Mantan Ketua Umum Muhammadiyah,
Syafi’i Ma’arif menyebut tudingan bahwa dirinya membela Gubernur Ahok dalam
kasus Al Maidah 51 adalah salah alamat.
Meminjam istilah Al-Qur’an, Buya
Syafi’i – demikian pria ini akrab disapa – menyebut tuduhan itu
barangkali tidak lebih dari al-zabad, buih sebagai lambang kebatilan, tidak punya
hakikat. Bahkan, akan sirna secara sia-sia.
“Saya bukanlah sejenis orang oportunis, mengais cari makan dengan
mengorbankan martabat kemanusiaan saya,” katanya menegaskan bahwa ia tidak
mempan dengan berbagai tudingan itu.
Adapun reaksi negatif atas
pernyataannya soal “tidak begitu mengenal Ahok” – di forum Indonesia Lawyers
Club ditanggapi dingin oleh Buya Syafi’i.
Reaksi pedas ini terutama karena
foto Buya Syafi’i yang sedang makan di kantor Gubernur DKI bersama Ahok
tersebar di media sosial. Pria 81 tahun ini pun dituduh pembohong oleh sejumlah
pihak.
“Masalahnya sederhana saja. Maksudnya saya tidak mengenal Ahok
luar-dalam, kenal sekadarnya saja. Tetapi karena dinilai lunak, tidak sejalan
dengan arus keras yang sedang bersemangat dalam Lawyers Club itu, maka jadilah
saya dituduh sebagai seorang pembohong,” katanya sambil menyebut bahwa foto
Desember 2015 itu sudah lama beredar dan sudah dijelaskan konteksnya.
Seperti diketahui, Buya Syafi’i memberikan
pernyataannya di ILC via telekonferensi dari Yogyakarta yang sempat mengalami
gangguan teknis hingga gilirannya berbicara diundur. Karena itu, Buya
Syafi’i yang berada di studio TV One Yogyakarta itu tidak sempat mengikuti pendapat-pendapat
keras kontra Ahok di ILC Jakarta.
Akhirnya, pernyataannya –
termasuk “Ahok bukan orang jahat” -, dinilai sebagai pro-gubernur DKI yang oleh
pemuda Muhammadiyah dilaporkan atas dugaan penodaan agama.
“Inilah risikonya, sekali orang memasuki ranah pinggir politik
kekuasaan, tafsirannya menjadi liar tak terkendali,” katanya.
Menurut perkiraan Buya, suasana
panas soal Ahok dan Al Maidah 51 juga tidak lepas dengan Pilkada DKI Februari
2017, di mana Ahok sebagai petahana ingin maju lagi berhadapan dengan dua pasangan
lainnya.

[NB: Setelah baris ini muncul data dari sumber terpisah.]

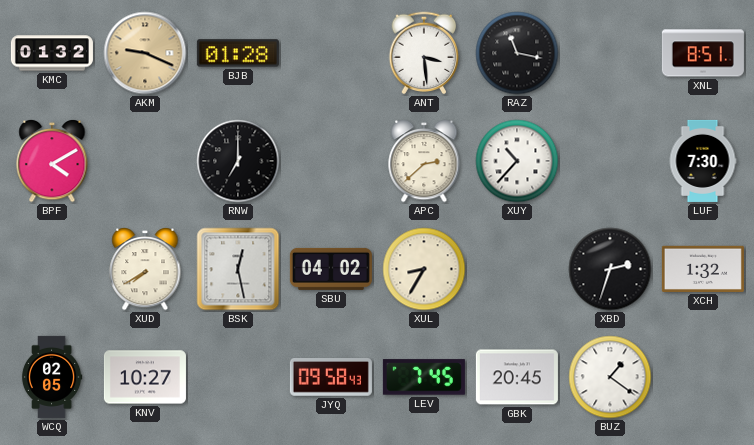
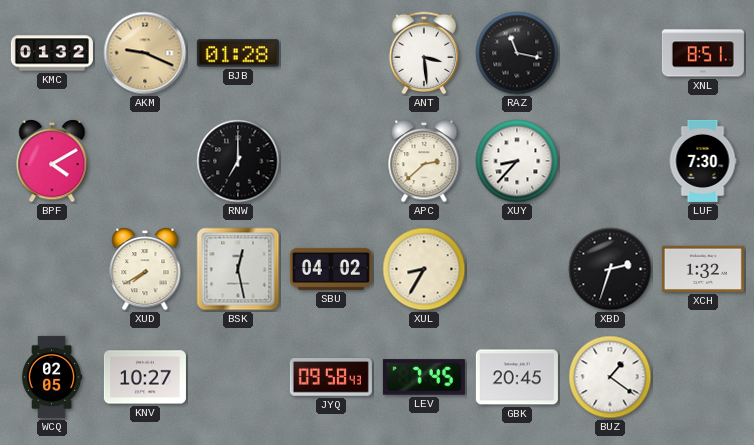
XUY: 10:37 -> 8:37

Meski demikian, penulis buku “Dinamika
Islam dan Islam, Mengapa Tidak?” mengajak masyarakat untuk saling
menghargai perbedaan dan berfikir lebih jernih lagi dalam menyikapi berbagai
persoalan bangsa dan umat Islam.
“Bukankah gejala Ahok ini sebagai pertanda keras dari kegagalan
partai-partai Muslim menampilkan pemimpin yang dipercaya rakyat? Belajarlah
berfikir jernih,” katanya.
Menghabiskan energi demi kepentingan politik sesaat dengan menyeret nama
Tuhan, menurut Buya, justru menjauhkan bangsa ini dari kearifan. Karena itu, ia
mengajak untuk memandang lebih jauh lagi, khususnya masalah yang paling
mendasar bagi bangsa ini seperti ketidakadilan sosial dan ekonomi.

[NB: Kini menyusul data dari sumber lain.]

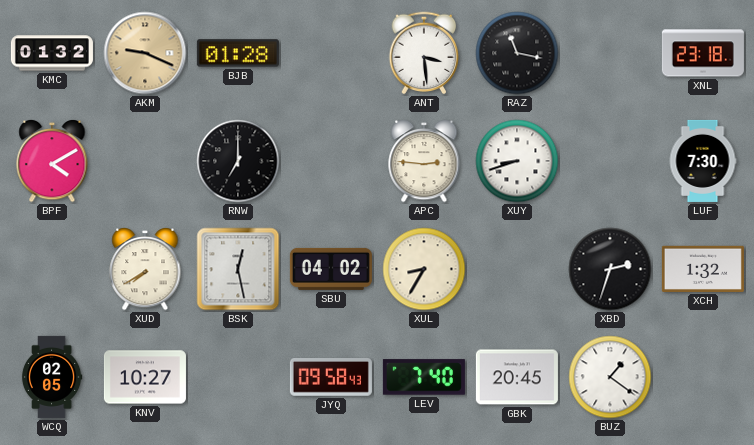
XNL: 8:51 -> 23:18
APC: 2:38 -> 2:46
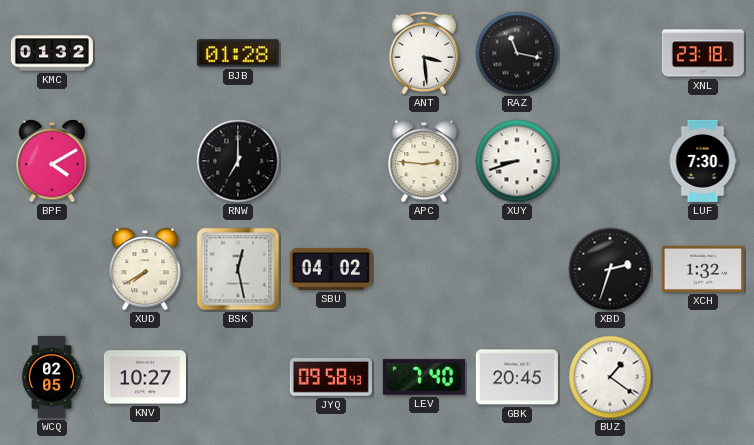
AKM: 9:19 -> none
XUL: 8:35 -> none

“Saya akan sangat mendukung sikap agar bangsa ini, khususnya Presiden
Jokowi dan Ahok agar mewaspadai bahaya kekuatan kuning yang semakin menguasai
dunia ekonomi Indonesia.”
Di mata Buya, jika cengkeraman ini semakin tidak terbendung, akibatnya
sudah pasti. “Nasib Nawacita yang ingin berdikari di bidang ekonomi akan lumpuh
di ujung perjalanan,” katanya.
Selain itu, Indonesia sedang berada di persimpangan jalan dalam
masalah berat ini. Dengan semakin mendekatnya Presiden Filipina Rodrigo Duterte
ke kubu Beijing seraya mengucapkan sayonara kepada patron tradisionalnya
Amerika Serikat, maka politik luar negeri Indonesia yang bebas aktif sedang
dihadapkan kepada ujian berat yang kritikal.
“Oleh sebab itu, dari pada menguras
energi untuk mengutuk seseorang, akan lebih elok untuk memandang dengan tajam
nasib bangsa ini ke depan yang bisa kehilangan kedaulatannya. Hilangnya
kedaulatan sama maknanya dengan pengkhianatan terbuka terhadap Proklamasi
Kemerdekaan 17 Agustus 1945,” katanya. (ed)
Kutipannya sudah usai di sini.